2. Interacting with skin interfaces
Skin is a fundamentally different interaction surface than conventional touchscreens. A central aim of this project was to investigate how we can leverage the unique properties of skin for user interaction. For one, we proposed and investigated the concept of body landmarks: haptic or visual features of the human body, such as knuckles or wrinkles, that can be used to guide interaction on the skin. A set of interaction techniques and functional prototypes demonstrated the power of this principle. Second, we have investigated how the skin on user’s fingers can offer a surface for microgestures performed between fingers. Such gestures offer a rapid, versatile and discreet way of input in mobile contexts. We have conceptually explored the design space of these gestures and demonstrated new gestures for settings when hands are busy holding an object. Moreover, we have conducted in-depth investigations of deformation-based input and output. Their results can lead to new and better ways of interacting on the skin than through conventional touch contact alone.

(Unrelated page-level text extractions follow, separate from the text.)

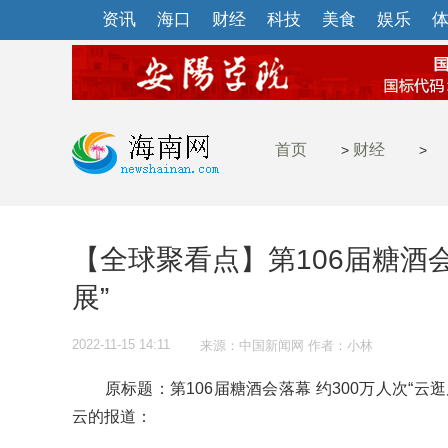
资讯
海口
财经
科技
美食
娱乐
首页
财经
>
>
【全球聚看点】第106届糖酒会
展”
2022-11-15 14:11
来源：中国新闻网 作者：小林
原标题：第106届糖酒会落幕 约300万人次“云
云的报道：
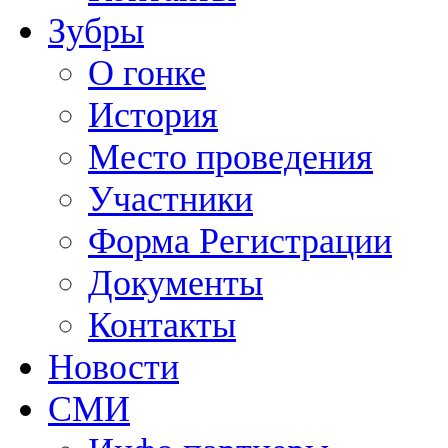
Зубры
О гонке
История
Место проведения
Участники
Форма Регистрации
Документы
Контакты
Новости
СМИ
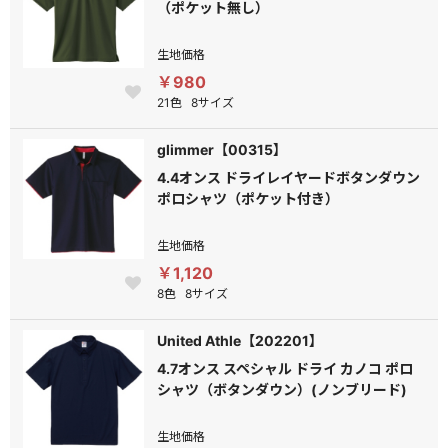
（ポケット無し）
生地価格
￥980
21色
8サイズ
glimmer【00315】
4.4オンス ドライレイヤードボタンダウン
ポロシャツ（ポケット付き）
生地価格
￥1,120
8色
8サイズ
United Athle【202201】
4.7オンス スペシャル ドライ カノコ ポロ
シャツ（ボタンダウン）(ノンブリード)
生地価格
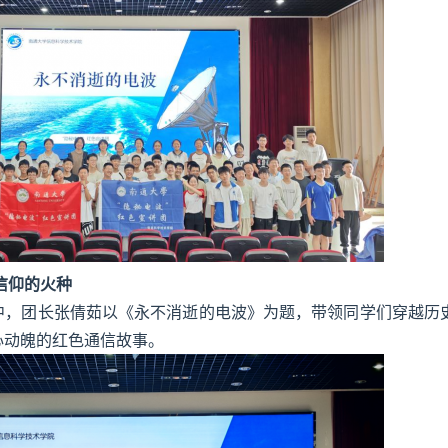
信仰的火种
中，团长张倩茹以《永不消逝的电波》为题，带领同学们穿越历
心动魄的红色通信故事。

3. Design tools for personalized interactive skin
Our goal is to offer computational support for a wide audience that helps with designing personalized and customized interactive skin devices. This includes personalization to a specific user’s body proportions, customization to specific application contexts, to specific body locations or desired aesthetic goals. We aimed at establishing the foundations for tools that algorithmically generate functional devices based on a high-level design specification. We have contributed algorithmic principles and foundational design tools for generating custom-shaped multi-touch sensors, electro-physiologial sensor tattoos and tactile output devices. Together, our approaches allow non-experts to readily design and fabricate interactive skin devices with desired properties by deferring the detailed technical realization to a computational tool.

4. Evaluation and synthesis of findings
To systematically investigate the usability of on-body user interfaces and derive implications for future designs, we have conducted extensive empirical studies. Highlight results comprise a systematic investigation of the effect of interactive skin devices on the user’s haptic perception. This knowledge informs the material design of interactive skin devices. Furthermore, we have investigated the use of interactive skin in several real-world application cases, including an award-winning paper on text entry. In the last year of the project, we have synthesized our findings and have identified opportunities and challenges for future work in epidermal computing.

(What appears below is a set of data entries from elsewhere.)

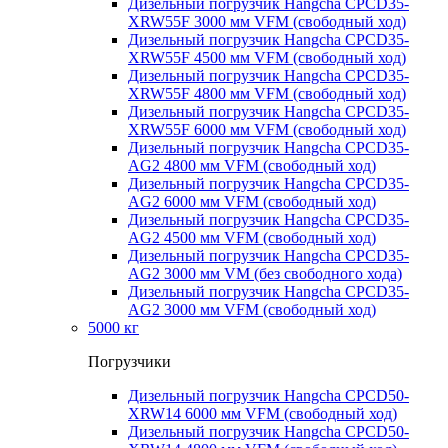
Дизельный погрузчик Hangcha CPCD35-
XRW55F 3000 мм VFM (свободный ход)
Дизельный погрузчик Hangcha CPCD35-
XRW55F 4500 мм VFM (свободный ход)
Дизельный погрузчик Hangcha CPCD35-
XRW55F 4800 мм VFM (свободный ход)
Дизельный погрузчик Hangcha CPCD35-
XRW55F 6000 мм VFM (свободный ход)
Дизельный погрузчик Hangcha CPCD35-
AG2 4800 мм VFM (свободный ход)
Дизельный погрузчик Hangcha CPCD35-
AG2 6000 мм VFM (свободный ход)
Дизельный погрузчик Hangcha CPCD35-
AG2 4500 мм VFM (свободный ход)
Дизельный погрузчик Hangcha CPCD35-
AG2 3000 мм VM (без свободного хода)
Дизельный погрузчик Hangcha CPCD35-
AG2 3000 мм VFM (свободный ход)
5000 кг
Погрузчики
Дизельный погрузчик Hangcha CPCD50-
XRW14 6000 мм VFM (свободный ход)
Дизельный погрузчик Hangcha CPCD50-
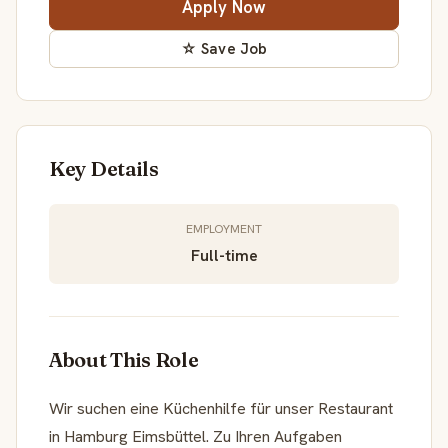
Apply Now
☆ Save Job
Key Details
EMPLOYMENT
Full-time
About This Role
Wir suchen eine Küchenhilfe für unser Restaurant
in Hamburg Eimsbüttel. Zu Ihren Aufgaben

Results from the project contribute to a deep and systematic understanding of the on-body interaction space and show how to build user interfaces with unprecedented body compatibility and interactive capabilities. Our results show that computational fabrication offers a strong complement to existing mass-manufacturing of wearable devices. The project has contributed methods needed for realizing a full end-to-end pipeline: first, laypeople specify the desired high-level properties of the device in an interactive, user-friendly design tool; next, the tool with built-in models of electronic components and human anatomy automatically generates a valid electronic layout that is printable, before, finally, a commodity printer realizes a customized, micron-thin interactive surface that can be applied to the body. We have also presented several breakthrough results for interactive, multi-modal skin interfaces and for feel-through tactile output, and have demonstrated the applicability of interactive skin for real-world use cases in mobile computing, AR/VR, body monitoring and body aesthetics.